Brian Koehler is a clinical psychologist and psychoanalyst with a strong neuroscience background. He is in the private practice of psychoanalytic psychotherapy in New York City and on the teaching faculty at the New York University Postdoctoral Program in Psychotherapy and Psychoanalysis, at the School of Social Work at New York University, as well as at a number of other psychoanalytic training institutes in New York City and State. Dr. Koehler is a scientific advisor and former reviewer for the journal, Schizophrenia Bulletin, and a reviewer for the International Journal of Psychoanalysis.

Ze’ev Levin is Clinical Associate Professor of Psychiatry and Director of Residency Training in Psychiatry at the NYU School of Medicine. He received his medical degree at the University of the Witwatersrand in Johannesburg, South Africa, and was a resident in Psychiatry and Chief Resident at Columbia University and the New York State Psychiatric Institute. A graduate of the Columbia Psychoanalytic Centre for Training and Research, he has been the Associate Director and Director of the residency training in-patient unit at Bellevue Hospital Center. In addition to his training job, Dr. Levin has a private practice in Manhattan.

Charles Marmar is the newly appointed Chair of the Department of Psychiatry at NYU Langone Medical Center. Most recently, Dr. Marmar served as Professor and Vice Chair at the University of California, San Francisco (UCSF), and the Associate Chief of Staff for Mental Health and Director of the Posttraumatic Stress Disorder (PTSD) Research Program at the Veterans Affairs Medical Center. He has served as the President of both the Society of Psychotherapy Research and the International Society for Traumatic Stress Studies and served as a member of the editorial board for the Journal of Psychotherapy Research and Practice and the Journal of Traumatic Stress. He has been a reviewer for The Journal of Clinical Psychiatry, Biological Psychiatry, The American Journal of Psychiatry and The Journal of Psychiatric Research.

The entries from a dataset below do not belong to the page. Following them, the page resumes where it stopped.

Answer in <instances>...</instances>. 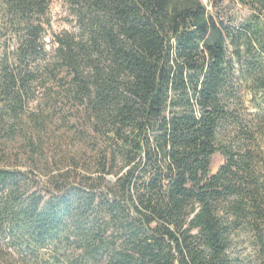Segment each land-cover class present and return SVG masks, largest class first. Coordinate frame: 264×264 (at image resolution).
Returning <instances> with one entry per match:
<instances>
[{
    "label": "trees",
    "instance_id": "obj_1",
    "mask_svg": "<svg viewBox=\"0 0 264 264\" xmlns=\"http://www.w3.org/2000/svg\"><path fill=\"white\" fill-rule=\"evenodd\" d=\"M63 1L72 28L49 48L51 0H0V223L19 253L0 264H73V245L74 264H237L241 232L264 248L245 105L264 100V0H235L237 22L227 0ZM56 114L71 167L28 194L5 157L18 141L41 157Z\"/></svg>",
    "mask_w": 264,
    "mask_h": 264
},
{
    "label": "rangeland",
    "instance_id": "obj_2",
    "mask_svg": "<svg viewBox=\"0 0 264 264\" xmlns=\"http://www.w3.org/2000/svg\"><path fill=\"white\" fill-rule=\"evenodd\" d=\"M219 11L224 19L229 20V18H234L233 21L235 22L241 21L250 13L247 8H244L235 0H227L220 7ZM50 12L52 15V27L49 29L46 36L49 48L52 45L54 34L64 29L72 28V24L69 22V19L71 18L70 12L63 0H51ZM254 97L255 96L251 92H247L245 95L247 117L251 118L249 123L257 131V136L260 139V142H262V150L264 151V100L261 98V95L256 98ZM257 103H260L261 106L257 105ZM47 118L49 119V124L46 135L49 138L50 143L45 147V151L42 153L41 157L30 158V154L20 150L28 143L26 142L23 145H20V141H18L17 148L15 146L11 149L9 155H7L4 160V165L10 166V168H19L26 173L28 176L26 183L29 189L28 194L34 192H42L45 194L43 182H46L52 174L57 173L58 169L63 168L62 170H67L71 167L69 164H64V152L67 151V143H64L63 146H59L58 143L63 138L66 141L73 140L72 133L69 131V128H64L62 122L57 118V114L55 116H47ZM20 146L21 148H18ZM224 162L225 158L223 155L220 152L215 153L212 157V173H216ZM11 237L13 236L9 231L8 226H5L3 222L0 223V249L7 248L8 251L14 253L15 257H18L19 253L16 250L17 247L14 245L17 244V242L15 239L11 241ZM68 253V259L72 260L74 264L76 259H78L77 257L81 253V250L73 245L68 247ZM233 253L237 264H264V248L256 243L254 235L251 233L241 232L239 242L238 244H235Z\"/></svg>",
    "mask_w": 264,
    "mask_h": 264
},
{
    "label": "water",
    "instance_id": "obj_3",
    "mask_svg": "<svg viewBox=\"0 0 264 264\" xmlns=\"http://www.w3.org/2000/svg\"><path fill=\"white\" fill-rule=\"evenodd\" d=\"M110 178H111V179H114V177H113V176H110Z\"/></svg>",
    "mask_w": 264,
    "mask_h": 264
}]
</instances>
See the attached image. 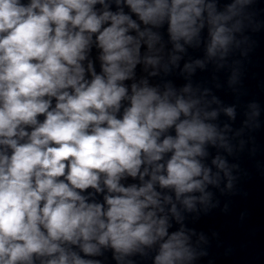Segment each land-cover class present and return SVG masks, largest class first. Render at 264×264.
I'll return each instance as SVG.
<instances>
[{
  "label": "clouds",
  "instance_id": "obj_1",
  "mask_svg": "<svg viewBox=\"0 0 264 264\" xmlns=\"http://www.w3.org/2000/svg\"><path fill=\"white\" fill-rule=\"evenodd\" d=\"M97 2L0 0V145L12 149L10 155L0 152V264H31L34 254L50 257L47 264H92L62 244L77 245L86 255L98 252V245L120 254L152 245L167 234L165 220L148 210L159 203L154 182L174 188L179 197L202 187L196 179L202 172L208 179L196 157L216 133L193 112L195 101L173 102L171 93L161 96L134 84L130 107L122 119L114 114L128 92L118 82L129 79L137 63L139 42L127 33L138 25L123 13L98 15ZM127 4L145 24L167 18L173 41H190L204 0ZM226 19H211L216 27L210 53L230 39L219 23ZM107 21L110 26L101 31ZM92 34H98L103 75L89 64V82L80 61ZM45 97H55L54 108ZM39 115L45 117L42 123ZM22 126L33 127L29 133ZM173 126L176 135L158 142ZM166 152L172 155L165 169L155 162ZM154 163L143 186L120 183L125 174L143 179L148 169L140 172L141 166ZM162 170L166 175L158 174ZM101 174L109 193L106 208L80 194L89 188L102 192ZM186 253L182 235L173 234L160 245L155 264H176Z\"/></svg>",
  "mask_w": 264,
  "mask_h": 264
}]
</instances>
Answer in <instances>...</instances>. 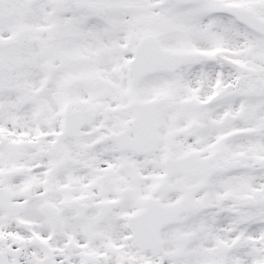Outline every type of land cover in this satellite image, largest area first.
I'll return each instance as SVG.
<instances>
[{
  "label": "snow or ice",
  "instance_id": "1",
  "mask_svg": "<svg viewBox=\"0 0 264 264\" xmlns=\"http://www.w3.org/2000/svg\"><path fill=\"white\" fill-rule=\"evenodd\" d=\"M0 264H264V0H0Z\"/></svg>",
  "mask_w": 264,
  "mask_h": 264
}]
</instances>
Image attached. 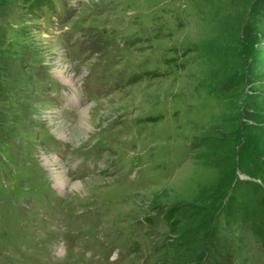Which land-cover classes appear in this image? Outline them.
Returning a JSON list of instances; mask_svg holds the SVG:
<instances>
[{
  "label": "rangeland",
  "instance_id": "1",
  "mask_svg": "<svg viewBox=\"0 0 264 264\" xmlns=\"http://www.w3.org/2000/svg\"><path fill=\"white\" fill-rule=\"evenodd\" d=\"M50 3L0 0V264H264V0Z\"/></svg>",
  "mask_w": 264,
  "mask_h": 264
},
{
  "label": "trees",
  "instance_id": "2",
  "mask_svg": "<svg viewBox=\"0 0 264 264\" xmlns=\"http://www.w3.org/2000/svg\"><path fill=\"white\" fill-rule=\"evenodd\" d=\"M28 5L33 9L40 7L51 6L50 0H26ZM250 180H244L242 187L245 192L239 194L228 195L224 202V219L227 223L243 222L258 236L264 234V186L254 184L256 187V194L254 197L248 194ZM251 187V186H250ZM255 205V206H254ZM175 212L168 209L165 213L167 220L174 216Z\"/></svg>",
  "mask_w": 264,
  "mask_h": 264
},
{
  "label": "bare ground",
  "instance_id": "3",
  "mask_svg": "<svg viewBox=\"0 0 264 264\" xmlns=\"http://www.w3.org/2000/svg\"><path fill=\"white\" fill-rule=\"evenodd\" d=\"M55 72H56V74H58V75H60L63 79H66V81H68L69 83H71L72 84V86H73V83H75V81H74V79H73V76H71V75H69V67H68V65L67 64H63V63H60L59 64V66L56 68V70H55ZM50 119V118H49ZM86 122V121H85ZM60 123V122H59ZM87 123V122H86ZM86 123H84V121L83 122H80L79 123V125L78 126H80L79 127V129L75 132V131H73L72 133H65V135H67L69 138L68 139H73V136H78L79 135V133H78V131L83 127V126H86ZM61 125H62V130H61V132H66V129H67V127H66V125L65 124H63V123H60ZM77 128H75V130H76ZM83 129H84V127H83ZM75 132V133H74ZM79 132H81V131H79ZM70 135V136H69ZM67 138V137H66ZM52 163L53 162H57L56 161V159L55 158H51V160H50ZM55 178H56V180H57V182H58V184L59 185H61V186H63V187H67V188H71L72 189V191L73 190H77L78 189V185L77 184H81V183H73V184H71L66 178H65V176L64 175H62L61 173H57V175L55 176ZM80 190V189H79ZM74 192H76V191H74ZM77 193V192H76Z\"/></svg>",
  "mask_w": 264,
  "mask_h": 264
}]
</instances>
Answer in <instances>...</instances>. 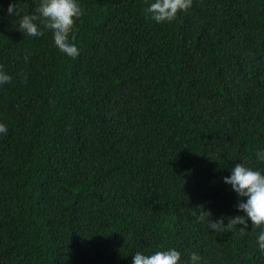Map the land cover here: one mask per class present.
Instances as JSON below:
<instances>
[{
    "label": "trees",
    "instance_id": "1",
    "mask_svg": "<svg viewBox=\"0 0 264 264\" xmlns=\"http://www.w3.org/2000/svg\"><path fill=\"white\" fill-rule=\"evenodd\" d=\"M153 2L79 0L73 59L8 14L40 0H0V264H264L250 220L197 219L244 216L224 177L264 173V0H193L171 23Z\"/></svg>",
    "mask_w": 264,
    "mask_h": 264
},
{
    "label": "clouds",
    "instance_id": "2",
    "mask_svg": "<svg viewBox=\"0 0 264 264\" xmlns=\"http://www.w3.org/2000/svg\"><path fill=\"white\" fill-rule=\"evenodd\" d=\"M193 4V0H154L145 8V14L157 23H171L179 13L187 12ZM8 14L19 17V31L27 36H43L45 30L51 31L54 45L60 52L76 59L79 49L74 43L76 40L77 21L82 22L85 10L79 0H40L35 8L34 14L21 15L17 3H10ZM28 60V56L24 57ZM27 80V76H24ZM12 76L3 71L0 65V87L11 84ZM8 128L0 123V134H7ZM257 160L264 162V150L256 152ZM231 176L224 177V182L230 184L241 200L237 207L244 212V216L229 217L226 224L223 218L213 221L207 217L211 216L210 211H202L198 216V222H205L216 232L232 231L237 225H242L240 234L248 228L249 220L254 229H262L258 236V243L261 251H264V173L253 170L245 164H236L232 168ZM203 207V206H202ZM204 209V208H203ZM195 215V212L193 213ZM132 264H181V253L175 248L157 251L154 254H143L137 252L134 255ZM190 264H202V257L193 252L190 257Z\"/></svg>",
    "mask_w": 264,
    "mask_h": 264
}]
</instances>
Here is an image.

Ira Steinman is a psychiatrist in private practice in San Francisco. He is the author of Treating the "Untreatable": Healing in the Realms of Madness, a chronicle of the successful, at times curative, out-patient intensive psychotherapy of 12 previously "untreatable" patients. Steinman has focused on schizophrenia for 45 years. His early training ranged from working with R.D. Laing to running the psychiatric drug component of the National Academy of Sciences' Drug Efficacy Study, which evaluated all the antipsychotic medications available at the time to studies at Chestnut Lodge and Mount Zion Hospital.